● **Records for the task**:
# # # # #

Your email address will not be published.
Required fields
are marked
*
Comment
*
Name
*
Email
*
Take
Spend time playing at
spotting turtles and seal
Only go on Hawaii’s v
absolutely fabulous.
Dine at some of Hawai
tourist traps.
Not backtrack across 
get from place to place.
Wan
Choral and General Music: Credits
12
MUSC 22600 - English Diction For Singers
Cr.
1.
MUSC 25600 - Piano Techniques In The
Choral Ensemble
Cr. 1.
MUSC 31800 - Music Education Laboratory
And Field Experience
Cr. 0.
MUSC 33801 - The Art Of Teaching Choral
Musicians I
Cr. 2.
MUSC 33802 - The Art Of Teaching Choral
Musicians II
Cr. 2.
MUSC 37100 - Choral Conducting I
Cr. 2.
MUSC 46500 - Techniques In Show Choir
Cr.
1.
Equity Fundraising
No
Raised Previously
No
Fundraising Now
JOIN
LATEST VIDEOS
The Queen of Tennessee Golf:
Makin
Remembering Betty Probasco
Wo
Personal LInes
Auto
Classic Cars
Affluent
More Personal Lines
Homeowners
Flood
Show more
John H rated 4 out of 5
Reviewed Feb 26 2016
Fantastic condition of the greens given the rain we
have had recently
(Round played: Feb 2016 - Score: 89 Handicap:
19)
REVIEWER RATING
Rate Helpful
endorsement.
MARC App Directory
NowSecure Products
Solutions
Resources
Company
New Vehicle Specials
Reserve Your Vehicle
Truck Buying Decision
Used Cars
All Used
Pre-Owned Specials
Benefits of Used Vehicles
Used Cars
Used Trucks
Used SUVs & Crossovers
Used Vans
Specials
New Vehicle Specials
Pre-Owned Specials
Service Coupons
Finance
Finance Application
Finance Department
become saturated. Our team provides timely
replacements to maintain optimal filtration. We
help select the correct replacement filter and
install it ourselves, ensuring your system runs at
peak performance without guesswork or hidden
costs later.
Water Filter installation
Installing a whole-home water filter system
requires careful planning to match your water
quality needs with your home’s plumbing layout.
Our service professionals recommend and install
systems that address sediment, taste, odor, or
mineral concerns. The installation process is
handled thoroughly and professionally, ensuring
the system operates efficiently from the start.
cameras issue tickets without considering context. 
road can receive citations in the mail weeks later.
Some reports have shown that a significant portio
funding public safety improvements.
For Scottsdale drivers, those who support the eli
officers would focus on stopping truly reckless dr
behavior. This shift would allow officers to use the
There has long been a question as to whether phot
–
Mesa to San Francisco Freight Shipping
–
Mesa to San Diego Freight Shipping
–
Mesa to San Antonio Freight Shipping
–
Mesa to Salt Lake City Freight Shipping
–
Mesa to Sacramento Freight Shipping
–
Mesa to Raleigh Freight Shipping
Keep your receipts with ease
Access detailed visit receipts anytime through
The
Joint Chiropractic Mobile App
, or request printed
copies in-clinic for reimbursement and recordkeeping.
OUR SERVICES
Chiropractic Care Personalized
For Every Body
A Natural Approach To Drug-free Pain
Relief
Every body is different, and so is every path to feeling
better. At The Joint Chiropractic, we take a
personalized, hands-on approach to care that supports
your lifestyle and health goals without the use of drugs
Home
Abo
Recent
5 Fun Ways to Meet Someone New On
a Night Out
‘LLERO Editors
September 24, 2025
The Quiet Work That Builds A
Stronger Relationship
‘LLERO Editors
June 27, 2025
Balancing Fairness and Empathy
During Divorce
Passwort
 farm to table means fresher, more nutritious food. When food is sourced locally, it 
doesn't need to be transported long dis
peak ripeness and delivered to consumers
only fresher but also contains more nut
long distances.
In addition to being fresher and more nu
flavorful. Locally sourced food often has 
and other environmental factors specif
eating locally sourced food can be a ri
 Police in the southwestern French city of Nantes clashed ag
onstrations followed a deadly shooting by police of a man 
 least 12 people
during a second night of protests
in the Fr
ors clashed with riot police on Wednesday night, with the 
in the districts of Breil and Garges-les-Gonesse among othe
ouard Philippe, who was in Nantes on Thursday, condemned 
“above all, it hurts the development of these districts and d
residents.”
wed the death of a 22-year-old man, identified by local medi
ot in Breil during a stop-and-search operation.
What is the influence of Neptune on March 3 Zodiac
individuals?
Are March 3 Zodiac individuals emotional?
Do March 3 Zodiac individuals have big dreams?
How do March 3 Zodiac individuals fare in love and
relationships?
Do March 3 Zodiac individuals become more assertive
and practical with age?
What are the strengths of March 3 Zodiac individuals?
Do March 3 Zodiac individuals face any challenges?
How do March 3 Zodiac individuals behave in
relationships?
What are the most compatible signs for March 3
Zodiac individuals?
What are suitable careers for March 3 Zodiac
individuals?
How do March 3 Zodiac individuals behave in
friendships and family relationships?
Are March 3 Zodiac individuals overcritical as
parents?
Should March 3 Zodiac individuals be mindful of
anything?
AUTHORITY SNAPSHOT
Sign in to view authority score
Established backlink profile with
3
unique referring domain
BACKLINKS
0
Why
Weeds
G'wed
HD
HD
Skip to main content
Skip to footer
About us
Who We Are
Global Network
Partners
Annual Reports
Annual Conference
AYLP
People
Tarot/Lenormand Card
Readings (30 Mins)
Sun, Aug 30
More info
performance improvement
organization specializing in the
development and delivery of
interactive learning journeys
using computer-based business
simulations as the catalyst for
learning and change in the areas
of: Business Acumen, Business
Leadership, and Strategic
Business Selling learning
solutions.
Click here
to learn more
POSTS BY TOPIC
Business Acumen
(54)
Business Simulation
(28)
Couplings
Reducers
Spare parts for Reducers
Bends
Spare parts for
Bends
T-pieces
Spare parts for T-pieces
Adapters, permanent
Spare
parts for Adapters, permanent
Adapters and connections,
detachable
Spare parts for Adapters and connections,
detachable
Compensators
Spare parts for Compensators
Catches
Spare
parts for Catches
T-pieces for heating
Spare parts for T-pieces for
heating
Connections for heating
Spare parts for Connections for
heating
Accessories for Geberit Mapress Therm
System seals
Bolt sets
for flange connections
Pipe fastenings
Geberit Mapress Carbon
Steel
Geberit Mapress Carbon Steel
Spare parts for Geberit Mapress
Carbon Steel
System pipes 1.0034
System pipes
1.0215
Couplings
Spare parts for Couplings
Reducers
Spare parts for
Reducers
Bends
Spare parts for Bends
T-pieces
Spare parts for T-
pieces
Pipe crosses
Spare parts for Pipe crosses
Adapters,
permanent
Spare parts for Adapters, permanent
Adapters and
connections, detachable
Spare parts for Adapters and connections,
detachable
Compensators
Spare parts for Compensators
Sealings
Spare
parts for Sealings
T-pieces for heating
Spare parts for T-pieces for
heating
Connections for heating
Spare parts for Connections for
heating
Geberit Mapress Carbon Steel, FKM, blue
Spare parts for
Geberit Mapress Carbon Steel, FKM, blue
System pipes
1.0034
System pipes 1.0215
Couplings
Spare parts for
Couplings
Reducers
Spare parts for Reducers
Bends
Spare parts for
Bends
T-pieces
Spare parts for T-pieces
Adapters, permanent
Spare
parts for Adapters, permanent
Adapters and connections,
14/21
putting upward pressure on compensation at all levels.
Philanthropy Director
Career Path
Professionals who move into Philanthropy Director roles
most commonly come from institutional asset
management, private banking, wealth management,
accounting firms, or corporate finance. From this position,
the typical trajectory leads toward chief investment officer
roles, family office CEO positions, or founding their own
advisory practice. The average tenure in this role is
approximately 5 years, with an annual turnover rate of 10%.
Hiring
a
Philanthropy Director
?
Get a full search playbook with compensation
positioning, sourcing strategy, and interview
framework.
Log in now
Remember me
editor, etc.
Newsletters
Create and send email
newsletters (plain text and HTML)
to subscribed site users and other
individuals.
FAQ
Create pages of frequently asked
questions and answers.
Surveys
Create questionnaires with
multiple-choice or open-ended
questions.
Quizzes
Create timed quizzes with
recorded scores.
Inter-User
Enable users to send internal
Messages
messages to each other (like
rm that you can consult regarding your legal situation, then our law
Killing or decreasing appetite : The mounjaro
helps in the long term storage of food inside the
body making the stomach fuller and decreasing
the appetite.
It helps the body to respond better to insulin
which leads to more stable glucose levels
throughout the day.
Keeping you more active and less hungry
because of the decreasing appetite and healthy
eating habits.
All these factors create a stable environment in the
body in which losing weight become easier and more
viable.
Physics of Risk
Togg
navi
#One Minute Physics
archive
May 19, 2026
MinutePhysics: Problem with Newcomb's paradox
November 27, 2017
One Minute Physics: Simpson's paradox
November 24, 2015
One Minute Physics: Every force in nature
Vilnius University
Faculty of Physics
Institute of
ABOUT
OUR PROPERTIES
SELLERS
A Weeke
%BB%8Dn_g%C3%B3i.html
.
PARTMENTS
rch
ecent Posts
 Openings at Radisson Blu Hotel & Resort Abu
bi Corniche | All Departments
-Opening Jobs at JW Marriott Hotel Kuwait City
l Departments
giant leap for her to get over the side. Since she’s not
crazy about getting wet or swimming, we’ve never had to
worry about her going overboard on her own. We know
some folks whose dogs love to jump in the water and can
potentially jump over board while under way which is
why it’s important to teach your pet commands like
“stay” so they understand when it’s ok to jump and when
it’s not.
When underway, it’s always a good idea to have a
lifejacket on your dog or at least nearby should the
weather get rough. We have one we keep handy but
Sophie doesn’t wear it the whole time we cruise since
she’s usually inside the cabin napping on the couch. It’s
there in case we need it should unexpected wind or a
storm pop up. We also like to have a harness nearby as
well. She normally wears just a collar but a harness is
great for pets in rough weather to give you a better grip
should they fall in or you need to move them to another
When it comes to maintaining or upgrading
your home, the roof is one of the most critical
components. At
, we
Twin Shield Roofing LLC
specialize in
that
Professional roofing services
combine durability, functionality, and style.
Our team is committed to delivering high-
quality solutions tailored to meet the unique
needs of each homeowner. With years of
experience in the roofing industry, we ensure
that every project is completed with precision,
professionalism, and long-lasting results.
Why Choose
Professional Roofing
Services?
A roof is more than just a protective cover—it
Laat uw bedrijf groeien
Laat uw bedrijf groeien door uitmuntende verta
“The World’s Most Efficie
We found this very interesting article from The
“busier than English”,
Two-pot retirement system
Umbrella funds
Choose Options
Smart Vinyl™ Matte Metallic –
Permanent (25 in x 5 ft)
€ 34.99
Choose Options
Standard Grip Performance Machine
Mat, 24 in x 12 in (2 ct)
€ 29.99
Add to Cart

# # # # #

Please make an exact copy of the lines above from the line with "potentially jump over" through the line with "lifejacket on your", both ends included.

● **Output of the task**:
potentially jump over board while under way which is
why it’s important to teach your pet commands like
“stay” so they understand when it’s ok to jump and when
it’s not.
When underway, it’s always a good idea to have a
lifejacket on your dog or at least nearby should the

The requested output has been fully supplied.